__Work item__
What you write must match exactly the lines from the one with "middle mcp: (388, 433)" through the last line of the material below.

[Start of section]

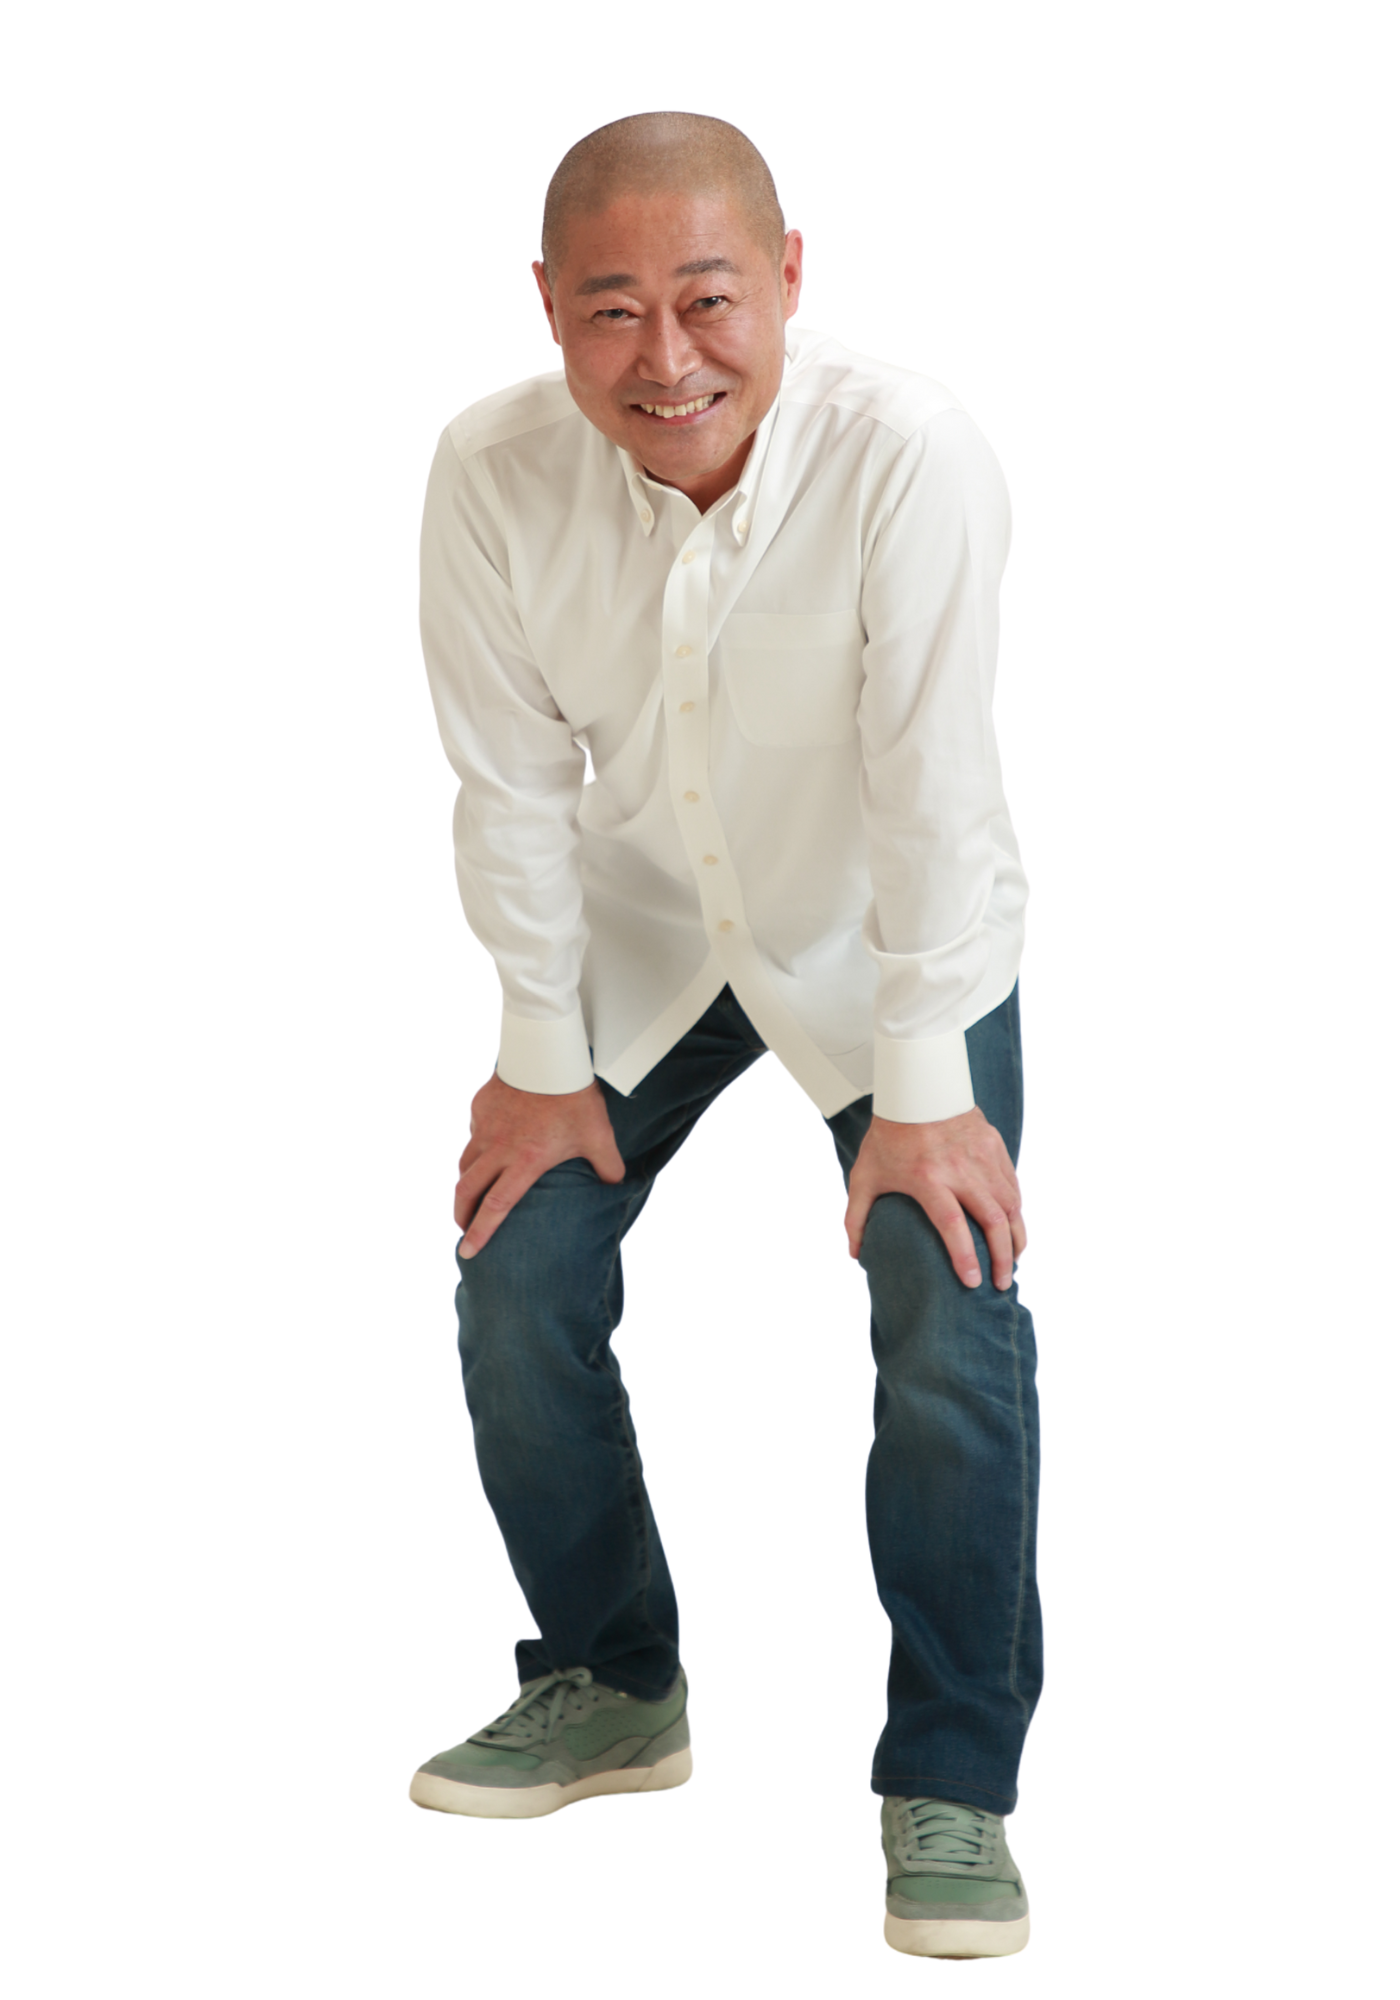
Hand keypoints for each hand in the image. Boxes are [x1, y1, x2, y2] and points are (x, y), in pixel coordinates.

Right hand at [454, 1073, 624, 1258]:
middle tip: (462, 1227)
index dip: (480, 1232)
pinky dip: (476, 1146)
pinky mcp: (480, 1106)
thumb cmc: (574, 1097)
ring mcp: (485, 1126)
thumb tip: (615, 1185)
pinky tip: (486, 1147)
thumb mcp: (599, 1135)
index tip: (468, 1251)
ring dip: (464, 1184)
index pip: (495, 1207)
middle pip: (467, 1190)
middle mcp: (498, 1148)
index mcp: (524, 1161)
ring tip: (468, 1195)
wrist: (549, 1054)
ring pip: (465, 1162)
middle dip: (461, 1214)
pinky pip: (473, 1132)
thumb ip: (608, 1165)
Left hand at [844, 1108, 1026, 1289]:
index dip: (964, 1255)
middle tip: (1001, 1284)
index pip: (952, 1223)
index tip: (973, 1282)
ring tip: (1012, 1263)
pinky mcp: (994, 1145)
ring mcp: (981, 1156)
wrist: (915, 1088)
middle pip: (992, 1220)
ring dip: (1015, 1238)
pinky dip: (1016, 1212)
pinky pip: (1012, 1185)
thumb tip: (856, 1255)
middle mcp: (960, 1168)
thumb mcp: (864, 1176)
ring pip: (1010, 1205)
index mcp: (927, 1177)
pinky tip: (1013, 1230)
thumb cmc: (887, 1136)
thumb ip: (856, 1217)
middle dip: (1002, 1258)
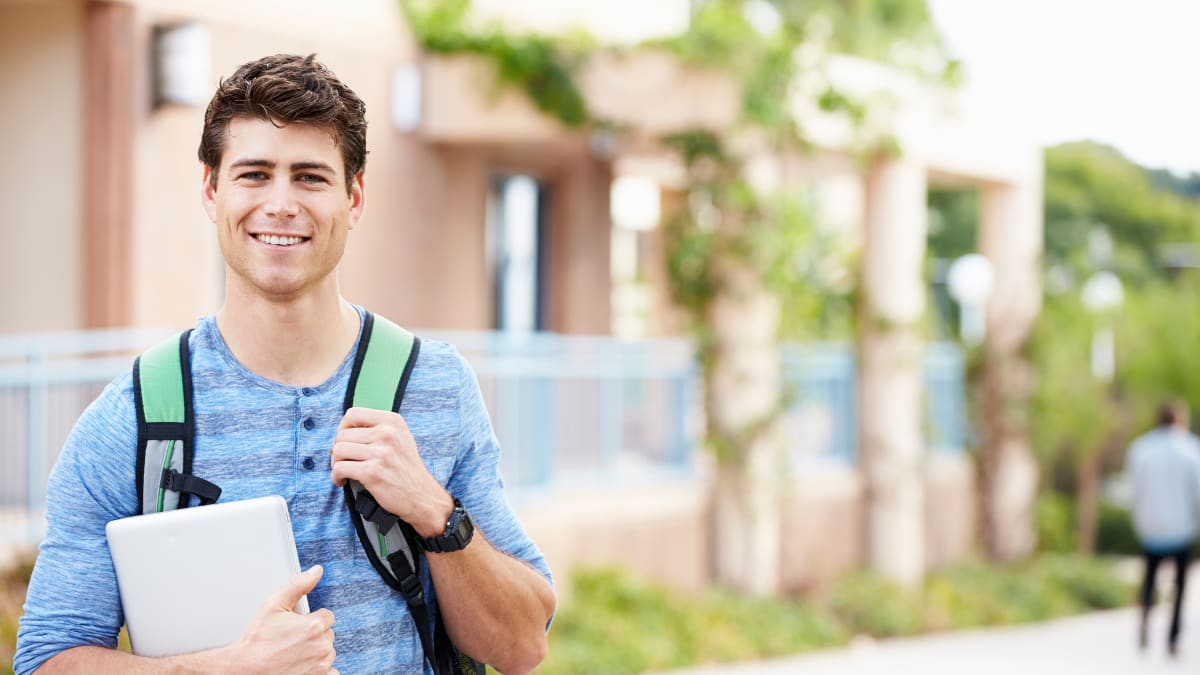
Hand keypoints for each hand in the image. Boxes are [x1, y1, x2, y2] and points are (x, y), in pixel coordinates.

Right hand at [232, 565, 336, 673]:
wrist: (245, 669)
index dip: (311, 618)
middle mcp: (321, 646)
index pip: (327, 616)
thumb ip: (298, 585)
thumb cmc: (257, 641)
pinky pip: (330, 671)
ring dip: (317, 650)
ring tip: (294, 652)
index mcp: (314, 626)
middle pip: (328, 634)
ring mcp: (320, 665)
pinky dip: (320, 669)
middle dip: (314, 634)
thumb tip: (317, 571)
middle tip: (291, 638)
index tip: (297, 624)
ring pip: (328, 652)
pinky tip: (304, 664)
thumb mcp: (273, 605)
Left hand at [330, 407, 453, 536]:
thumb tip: (344, 430)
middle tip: (344, 460)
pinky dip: (336, 476)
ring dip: (335, 463)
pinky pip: (340, 468)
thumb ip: (377, 429)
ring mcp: (381, 453)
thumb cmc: (406, 469)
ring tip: (344, 470)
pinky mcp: (372, 472)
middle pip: (342, 434)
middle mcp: (388, 433)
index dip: (343, 428)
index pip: (353, 414)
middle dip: (337, 449)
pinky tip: (343, 480)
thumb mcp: (400, 438)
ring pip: (338, 450)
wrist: (421, 495)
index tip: (345, 440)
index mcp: (393, 422)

[End of section]

__Reply to the task__
middle mcp: (388, 433)
index dip: (343, 428)
index pip: (353, 414)
middle dip: (337, 449)
pinky tip: (343, 480)
thumb mcp: (400, 438)
ring pip: (338, 450)
wrist: (421, 495)
index tip: (345, 440)
index mcp: (393, 422)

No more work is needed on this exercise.